The individual vs. destiny
His heroes rarely triumph through strength. Instead, they navigate a world larger than themselves, driven by forces beyond their control—fate, history, myth, or cosmic cycles.
Censorship and creativity
Paradoxically, the pressures of censorship strengthened his symbolic language. What he could not say plainly, he expressed through image, metaphor, and dream logic.
X. Collaborations and Artistic Partnerships
One cannot discuss Jakubisko without acknowledging the collaborators who enriched his films.
1. Dežo Ursiny – Composer
The Slovak rock legend infused Jakubisko’s films with musical depth. Ursiny’s scores blend melancholy with transcendence.
2. His cinematographers
Jakubisko often worked with gifted cinematographers who understood his love for handheld dynamism and painterly frames. Their collaborations produced some of Central European cinema’s most iconic images.
3. Family collaborations
His wife, Deana Jakubisková, played a central role in his later work, especially during the production of Bathory.
XI. Influence on Slovak and International Cinema
Juraj Jakubisko’s influence extends far beyond the borders of Slovakia.
1. A pioneer of Slovak national cinema
Before him, Slovakia lacked a globally recognized auteur tradition. Jakubisko changed that, becoming the voice of Slovak cinema on the world stage.
2. Inspiration for younger generations
Contemporary Slovak filmmakers—those exploring folklore, magical realism, or historical trauma—owe an aesthetic debt to Jakubisko.
3. A bridge between art cinema and popular culture
Films like Perinbaba achieved cult status, shaping childhood memories while also attracting scholarly attention.
4. International cult following
Among cinephiles worldwide, Jakubisko remains a treasured discovery—a director whispered about, recommended in film schools, and admired by lovers of surrealism and mythic storytelling.
XII. Later Years and Final Projects
One of Jakubisko’s long-dreamed projects was Perinbaba 2, a continuation of his beloved fantasy world. He worked on the film for years, seeking to return to the magical realism that defined his reputation. His health in later life made production challenging, but the project symbolized his enduring passion for cinema even in his final decade.
He passed away in 2023, leaving behind a filmography that continues to surprise, challenge, and enchant.
XIII. The Legacy of a Cinematic Sorcerer
Juraj Jakubisko does not fit into neat categories. He was not simply a New Wave rebel, a folkloric storyteller, a surrealist, or a fantasist. He was all of these at once—and more.
His cinema embodies:
- the tumultuous history of Central Europe,
- the dreams and nightmares of Slovakia,
- the ancient rhythms of folk culture,
- and the imaginative freedom of an artist unbound by convention.
In every Jakubisko film, whether tragic or playful, grounded or fantastical, there is an unmistakable heartbeat—a belief that cinema can capture the irrational, the mystical, the poetic, and the impossible.
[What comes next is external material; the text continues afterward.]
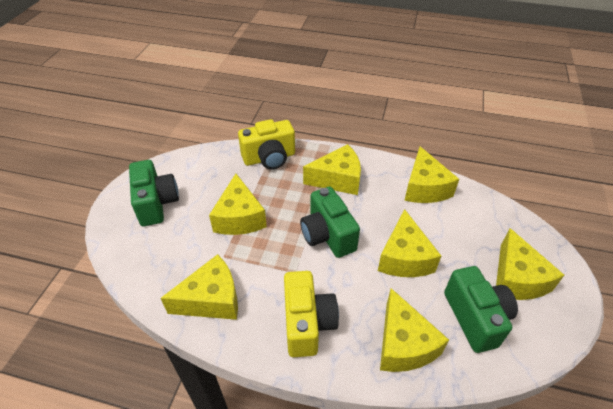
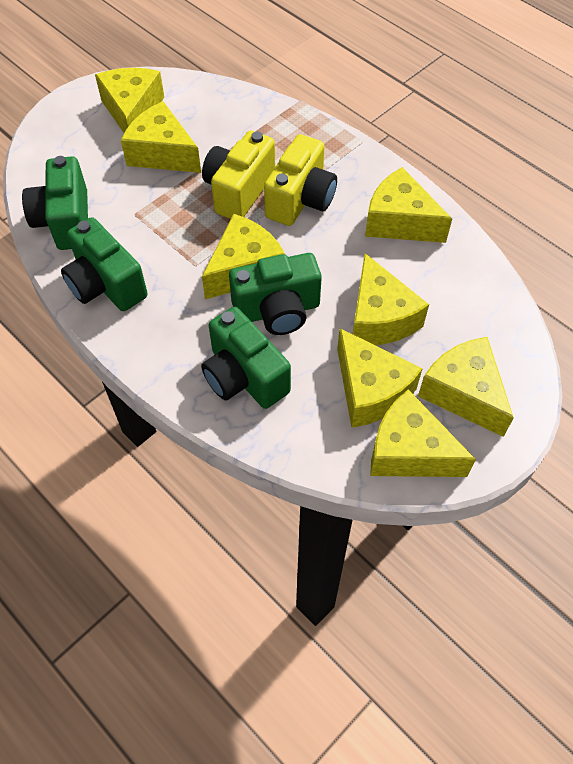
green camera: [129,160,179,226] [300,187,360,258] [444,266,518,353] = 3 -> [22,156,88,250] [61,217,148,311] [201,307,291,409] [229,253,322,335] = 4
yellow cheese: [161,254,238,320] [209,174,267,235] [303,144,361,195] [378,209,441,277] [380,288,449,372] [404,146,459,203] [496,228,564,300] = 7 -> [95,68,164,133] [121,101,201,173] [202,214,285,299] [337,328,423,428] [353,253,429,345] [365,167,452,243] [370,390,476,477] [418,337,514,437] = 8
His films remind us that reality is never just what we see; it is what we feel, remember, imagine, and fear.
Jakubisko’s legacy is not merely in his masterpieces but in the worlds he created—worlds where magic and history walk hand in hand, where death laughs, where love survives catastrophe, where fate dances in circles, and where the human soul is always seeking meaning amid chaos.
For cinephiles, discovering Jakubisko is like entering a forest of dreams: mysterious, a little dark, wildly beautiful, and filled with the sense that something ancient and true is waiting behind every tree.